Because Juliette Binoche is playing this hyphenate seamstress, Will doesn't bang on the door and have the kid and his bosses tossed in the pokey. He returns the next day with a tattered jacket, for it is he who's arrested. And I can't say I blame him. Accent and all, Binoche is an emotional kaleidoscope of joy, desperation, maternal love, sensuality, humor, pain, and panic.

But, alas, she's also Juliette Binoche. Her casting is the most blinding sign that "Breaking and Entering" won't be risking glamour to address the race and class divides.

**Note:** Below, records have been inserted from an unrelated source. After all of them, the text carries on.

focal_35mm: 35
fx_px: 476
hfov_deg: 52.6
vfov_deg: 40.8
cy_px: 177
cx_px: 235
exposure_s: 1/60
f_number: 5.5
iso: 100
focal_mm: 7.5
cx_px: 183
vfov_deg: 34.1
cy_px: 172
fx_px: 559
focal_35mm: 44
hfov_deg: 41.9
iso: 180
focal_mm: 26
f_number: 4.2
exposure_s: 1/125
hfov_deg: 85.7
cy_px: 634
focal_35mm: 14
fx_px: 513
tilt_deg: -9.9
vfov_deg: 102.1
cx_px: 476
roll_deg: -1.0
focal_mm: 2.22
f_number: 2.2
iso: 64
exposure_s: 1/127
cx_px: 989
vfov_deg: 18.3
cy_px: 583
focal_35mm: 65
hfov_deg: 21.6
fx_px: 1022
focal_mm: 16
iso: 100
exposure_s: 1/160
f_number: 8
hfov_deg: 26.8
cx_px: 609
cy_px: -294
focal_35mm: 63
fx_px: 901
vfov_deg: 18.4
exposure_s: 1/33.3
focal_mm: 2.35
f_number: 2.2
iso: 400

This isn't Binoche's fault. She was equally at home (and homelier, too) in 2000's "Code Unknown," Michael Haneke's far nastier tale of a European city (Paris) seething over immigrants, class, and race. "Breaking and Entering" doesn't seethe. It aims to soothe. Beauty is a balm here. Like Binoche, Wright Penn makes the most of her radiance. Her character, Liv, is meant to seem chilly in the Liv Ullman vein, spending most of the film in expensive-looking cream-colored blouses. But if Wright Penn's beauty gets more refined as she ages, so does the depth of feeling in her performances. She's a more convincing actor than ever.

Nonetheless, I'd have liked to see some of the compassion and altruism on display here exemplified by uglier people. The foxiness afoot (indeed there's a literal fox on the loose) gradually saps the movie of its power. This is the first Minghella film since 1991's "Truly Madly Deeply" that wasn't originally based on a literary work. He comes up with some wonderful discreet passages, like the scene when Amira comes to visit Will at a construction site. He's just eaten an apple and is casually holding the core.

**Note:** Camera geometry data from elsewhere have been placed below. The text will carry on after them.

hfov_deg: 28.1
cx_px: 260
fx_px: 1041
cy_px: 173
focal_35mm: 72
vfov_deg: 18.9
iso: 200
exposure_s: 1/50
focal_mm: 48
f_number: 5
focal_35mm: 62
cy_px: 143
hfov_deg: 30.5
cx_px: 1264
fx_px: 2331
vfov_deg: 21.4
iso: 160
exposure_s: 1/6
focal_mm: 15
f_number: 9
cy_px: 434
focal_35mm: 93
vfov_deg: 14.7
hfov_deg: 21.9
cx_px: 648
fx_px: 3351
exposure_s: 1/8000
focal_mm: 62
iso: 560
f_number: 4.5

That and the stolen Macs are nice signs of temptation. And Law, in his third film with Minghella and his latest cheating-lover role, is the ideal Adam, a dashing and delicately intuitive interpreter of personal conflict.

But much of the trouble with this film is that Minghella brings all the costumey prestige of his previous sagas to bear on this smaller new picture: the layers of Gabriel Yared's silky score that wrap softly on every scene, the rampant tastefulness, and the unstoppable sophistication that keeps trying to reform the unseemly and non-natively English characters.

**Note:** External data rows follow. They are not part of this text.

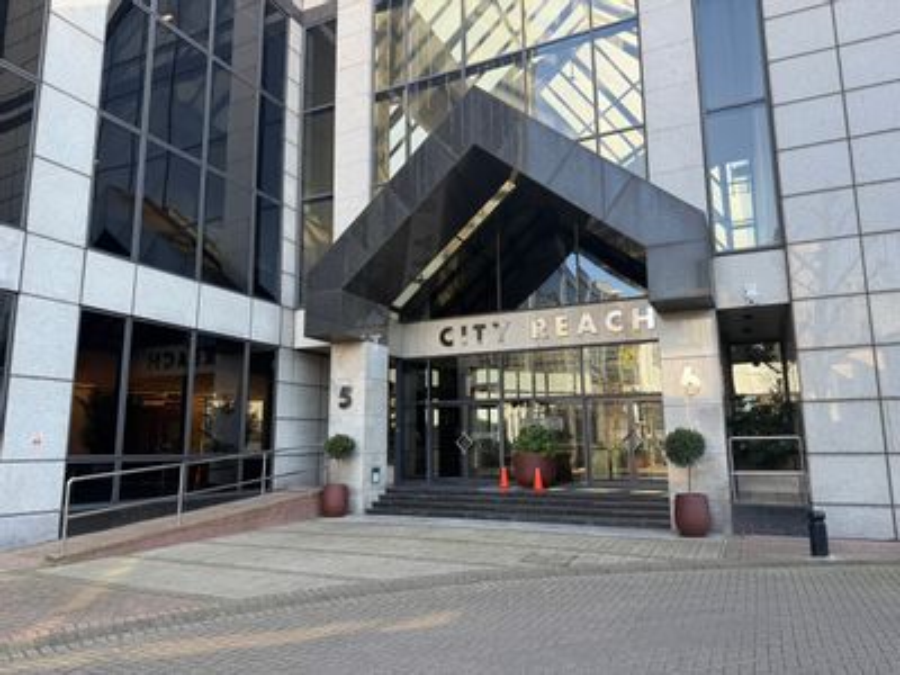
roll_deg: +1.1
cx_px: 450
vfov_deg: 56.8
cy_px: 338
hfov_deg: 71.6
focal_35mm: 24
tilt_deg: +11.0
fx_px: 624
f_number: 1.78
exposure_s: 1/330
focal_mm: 6.76
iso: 80
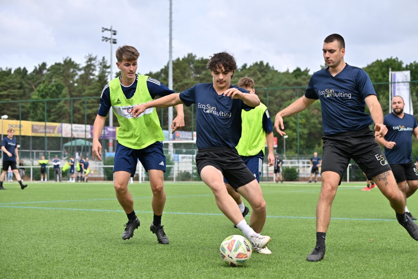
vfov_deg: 17.1
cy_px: 140
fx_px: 929
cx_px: 209
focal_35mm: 80
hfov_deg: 25.4
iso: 280
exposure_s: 1/1600
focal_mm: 80
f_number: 4.5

In fact, Minghella's preference persists for stories where he can put his brown characters in the background. "Cold Mountain," for instance, as movingly made as it was, managed to frame the Civil War around a love story between Law and Nicole Kidman , with Renée Zellweger in the unsinkable mammy part. Slavery was secondary to the story at hand. "Breaking and Entering," though, is about a kind of white privileged guilt and the apologies that come with it. Minghella gingerly backs away from provocation, from realism.

Why not have Law torn between a ritzy Jamaican girlfriend and a Pakistani seamstress? And why are all the lowlife and immigrant characters, including that cleaning woman and a funny Vera Farmiga as a Russian King's Cross hooker, shunted to the margins?

It's ironic, really. "Breaking and Entering" is a film about gentrification that feels in every way gentrified itself.